AIM OF THE TASK
Please put the lines of the entries below into a Markdown table with the columns No. and Line, numbering each row, skipping blank lines, and leaving the pictures out.

--- BEGIN ---

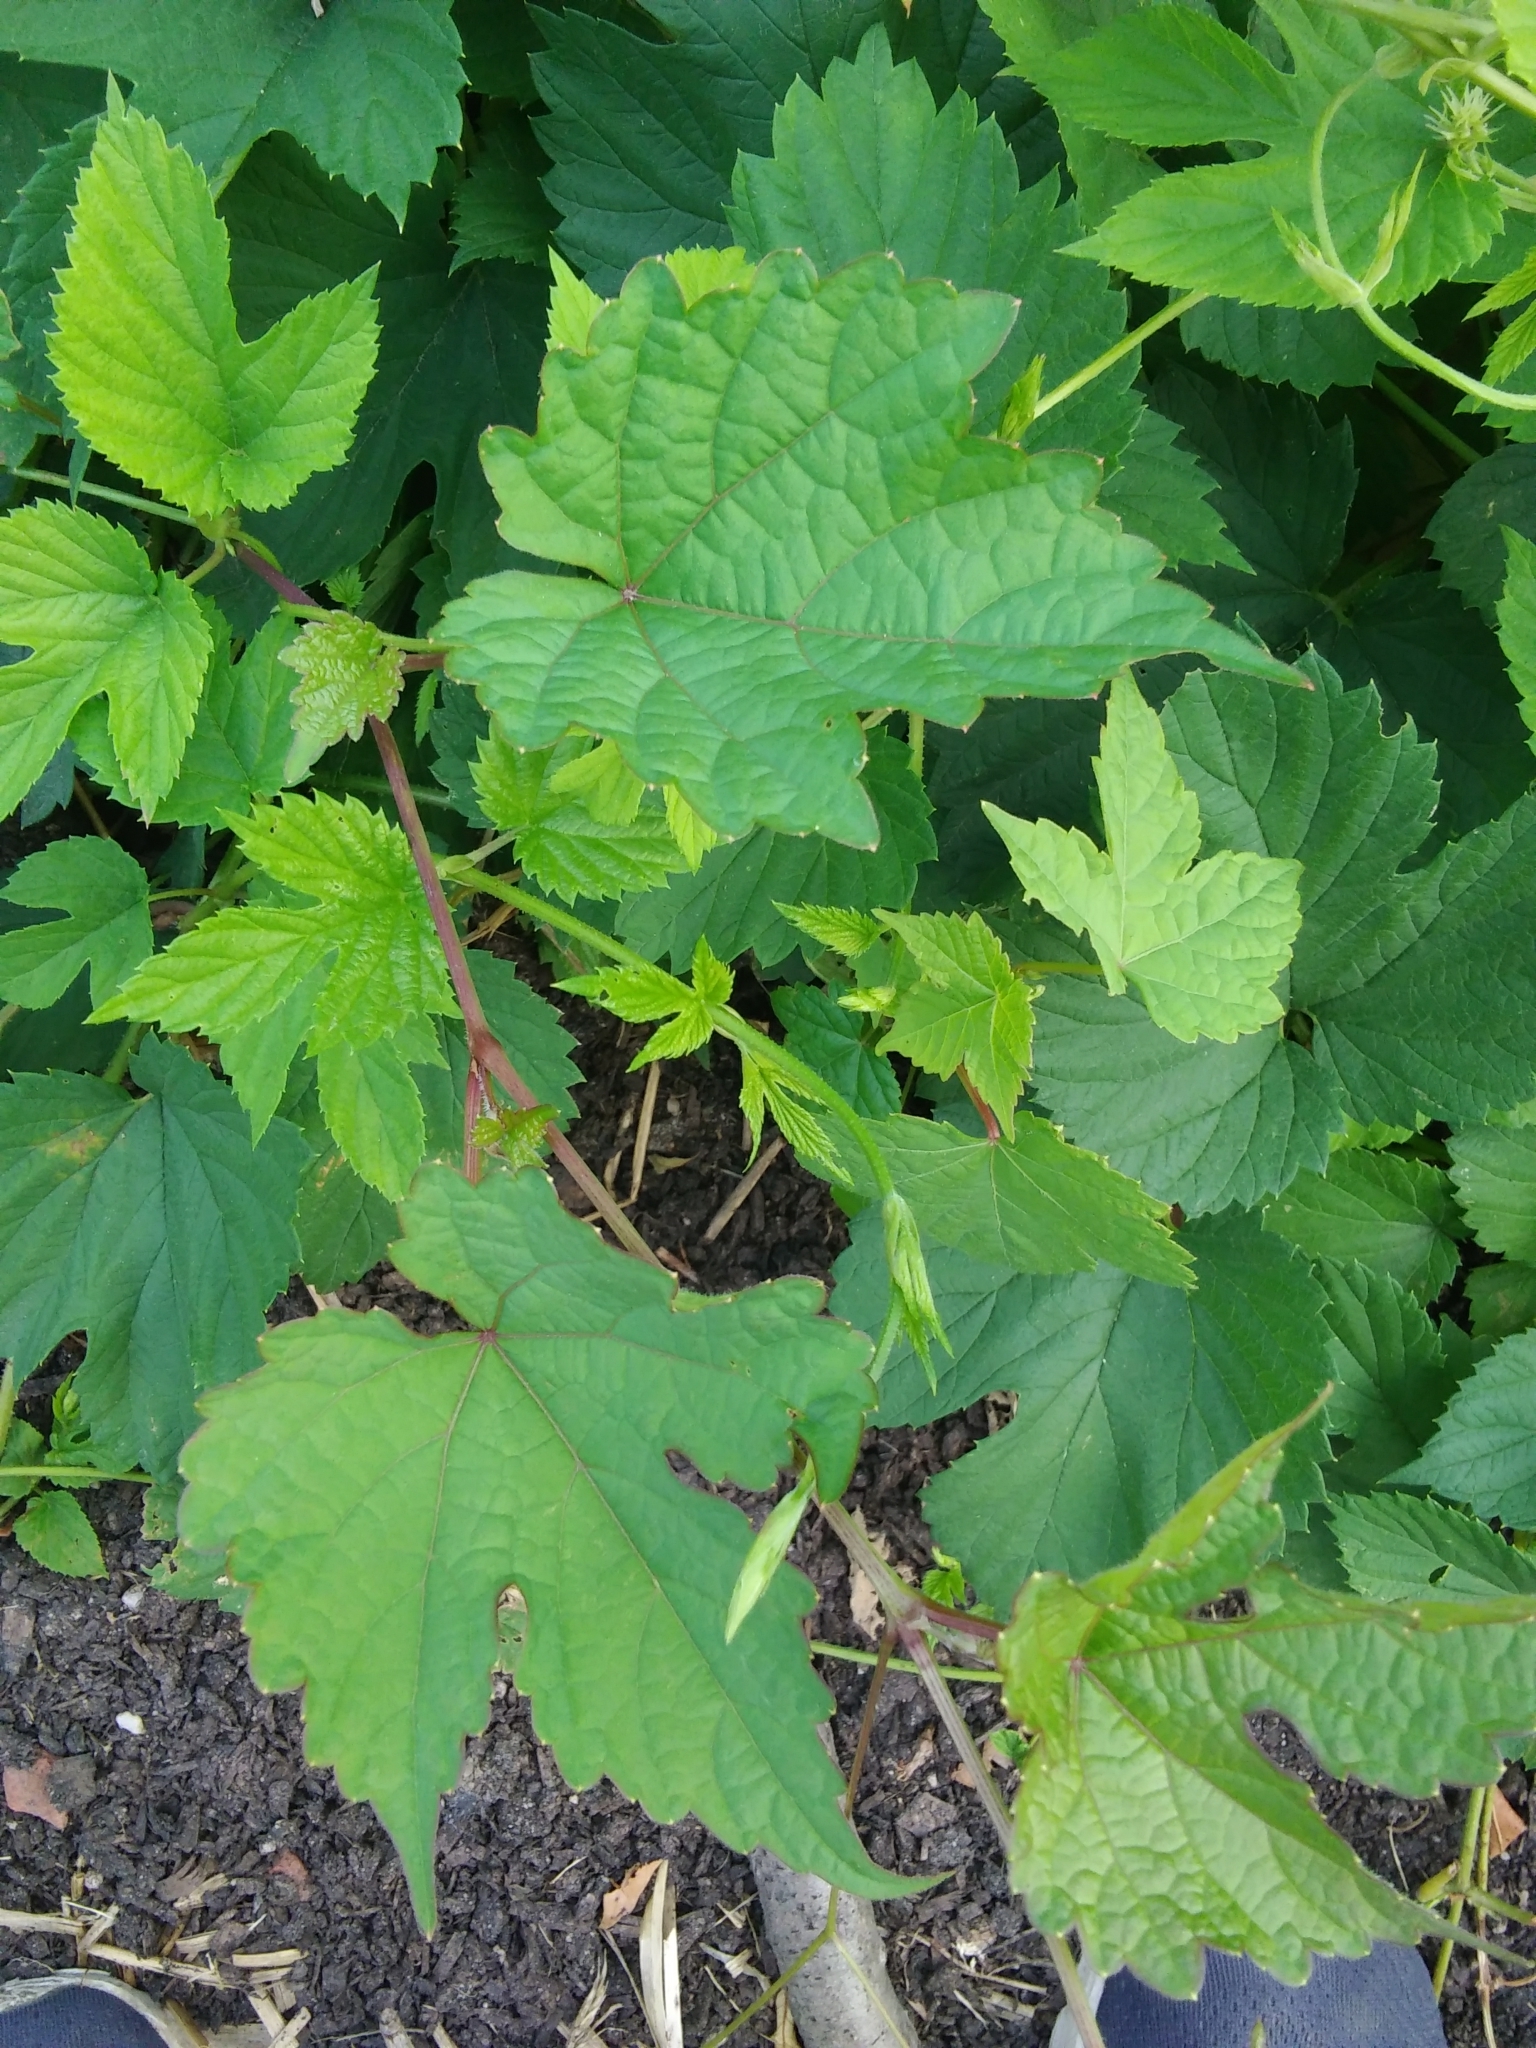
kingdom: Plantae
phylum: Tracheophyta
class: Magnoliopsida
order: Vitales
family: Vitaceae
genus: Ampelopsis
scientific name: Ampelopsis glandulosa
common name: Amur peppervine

--- END ---

ANSWER TO THIS PROBLEM
| No. | Line |
|---|---|
| 1 | kingdom: Plantae |
| 2 | phylum: Tracheophyta |
| 3 | class: Magnoliopsida |
| 4 | order: Vitales |
| 5 | family: Vitaceae |
| 6 | genus: Ampelopsis |
| 7 | scientific name: Ampelopsis glandulosa |
| 8 | common name: Amur peppervine |